--- Aufgabenstellung ---
Schreiben Sie aus dem Text über Antisemitismus in Serbien die Passage von „Im Gegensatz zu“ bis einschließlich „Zweiten Weltkrieg hinwies.“ wortgetreu ab.

--- Zitierter Abschnitt ---
#####

Im Gegensatz zu Kroatien, wo im Zuge der nationalistischen Unabhängigkeitsbewegung zu Beginn der neunziger Jahre der Antisemitismus hoffähig wurde – auch der damalige Regierungschef Franjo Tudjman tat sich mit derartigen Äußerungen hervor –, galt in Serbien Judenfeindschaft nicht als erwünscht. Intellektuelle gründeten sogar eine serbisch-jüdische Freundschaftsgesellschaft, die in Abgrenzung zum kroatischen Nationalismus auf das gemeinsame Leiden und die Ermordung von Serben und Juden in den von kroatischen Faschisten und deutschen Besatzungstruppen betriebenen Vernichtungslagern im Zweiten Weltkrieg hinwies.
Diese Zeiten sind inzwischen vorbei. Wie Aleksandar Lebl von der jüdischen Gemeinde in Belgrad berichtet, ist die nur 3 000 Mitglieder zählende Gemeinde in Serbien und Montenegro das neue Angriffsziel der nationalistischen Rechten. Bereits im Februar beklagte er auf einer Pressekonferenz, dass sich antisemitische Vorfälle in den vergangenen Monaten häuften. »Neben Geschmiere wie ›Tod den Juden‹ und Ähnlichem, Briefen mit Todesdrohungen und antisemitischen Texten in den Medien wird momentan besonders viel antisemitische Literatur veröffentlicht.«
In Umkehrung des gescheiterten Versuchs am Anfang der neunziger Jahre, Juden für die serbische Sache zu instrumentalisieren, werden sie heute als Fünfte Kolonne der angeblich amerikanisch kontrollierten »Neuen Weltordnung« halluziniert, die aus dem Westen dirigiert werde. Bisheriger Höhepunkt war eine offensichtlich gut organisierte Propagandaaktion in der Nacht vom 21. zum 22. März.

#####

--- Daten zur Prüfung ---

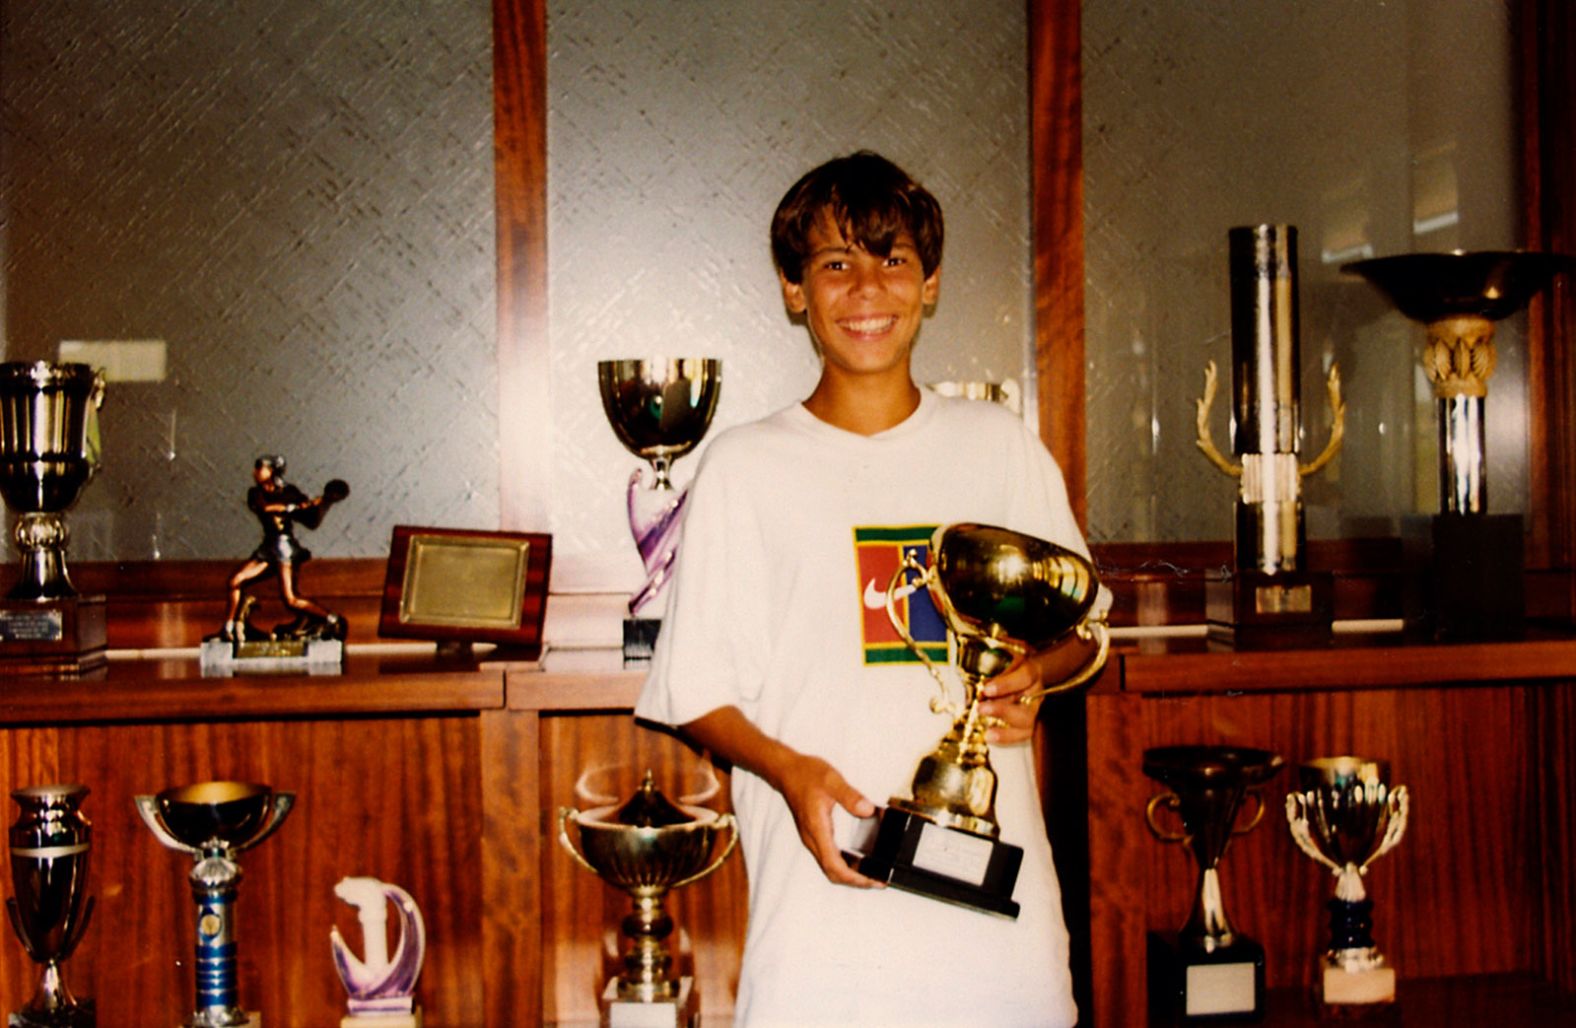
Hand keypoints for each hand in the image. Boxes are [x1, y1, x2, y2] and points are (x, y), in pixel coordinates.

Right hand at [771, 752, 881, 888]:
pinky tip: (856, 860)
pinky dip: (843, 865)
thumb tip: (867, 811)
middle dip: (855, 881)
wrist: (786, 771)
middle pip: (832, 872)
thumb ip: (850, 796)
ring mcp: (811, 839)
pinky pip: (828, 858)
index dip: (854, 878)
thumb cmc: (806, 774)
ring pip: (829, 867)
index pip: (834, 865)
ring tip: (870, 874)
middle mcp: (812, 839)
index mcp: (817, 829)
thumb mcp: (831, 780)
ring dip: (849, 875)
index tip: (872, 880)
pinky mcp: (813, 835)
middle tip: (877, 881)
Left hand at [978, 632, 1103, 744]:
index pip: (1024, 677)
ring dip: (1006, 730)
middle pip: (1027, 706)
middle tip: (981, 709)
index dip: (1006, 684)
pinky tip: (990, 736)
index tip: (986, 689)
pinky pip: (1023, 735)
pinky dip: (1007, 738)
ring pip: (1027, 723)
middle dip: (1003, 710)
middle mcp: (1036, 692)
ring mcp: (1034, 709)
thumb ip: (993, 651)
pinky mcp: (1028, 721)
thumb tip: (973, 641)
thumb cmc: (1011, 659)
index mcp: (1031, 670)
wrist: (1029, 667)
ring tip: (987, 731)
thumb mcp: (1005, 651)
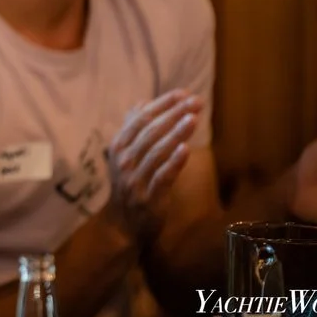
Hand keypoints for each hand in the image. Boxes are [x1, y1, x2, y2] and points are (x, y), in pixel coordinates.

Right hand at [106, 90, 201, 238]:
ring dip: (176, 133)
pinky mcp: (148, 197)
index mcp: (119, 146)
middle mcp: (124, 160)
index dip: (162, 104)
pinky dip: (173, 162)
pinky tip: (186, 149)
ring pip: (157, 151)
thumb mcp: (126, 155)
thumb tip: (141, 103)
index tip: (183, 93)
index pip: (141, 118)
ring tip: (194, 119)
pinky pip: (162, 177)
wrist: (122, 223)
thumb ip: (133, 129)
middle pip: (150, 131)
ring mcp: (135, 179)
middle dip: (174, 114)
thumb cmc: (129, 183)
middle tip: (196, 102)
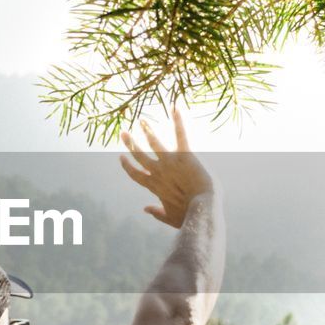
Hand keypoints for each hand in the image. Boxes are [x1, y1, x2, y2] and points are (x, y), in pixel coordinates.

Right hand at [119, 102, 214, 228]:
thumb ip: (157, 213)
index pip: (136, 175)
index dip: (127, 166)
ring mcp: (170, 162)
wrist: (202, 209)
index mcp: (155, 187)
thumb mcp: (171, 218)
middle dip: (131, 144)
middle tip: (124, 133)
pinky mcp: (184, 154)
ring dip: (148, 130)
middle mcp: (158, 172)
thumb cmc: (189, 217)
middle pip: (140, 155)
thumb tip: (145, 209)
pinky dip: (178, 120)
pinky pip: (180, 134)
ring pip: (154, 143)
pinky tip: (175, 107)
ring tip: (143, 120)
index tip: (121, 158)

#####

--- Die Antwort ---
Im Gegensatz zu Kroatien, wo im Zuge der nationalistischen Unabhängigkeitsbewegung zu Beginn der neunziger Jahre der Antisemitismus hoffähig wurde – auch der damalige Regierungschef Franjo Tudjman tat sich mit derartigen Äußerungen hervor –, galt in Serbien Judenfeindschaft nicht als erwünscht. Intellektuelle gründeten sogar eine serbisch-jüdische Freundschaftsgesellschaft, die in Abgrenzung zum kroatischen Nationalismus auf das gemeinsame Leiden und die Ermordung von Serben und Juden in den von kroatischen Faschisten und deutschen Besatzungstruppen betriebenen Vernichtungslagern im Zweiten Weltkrieg hinwies.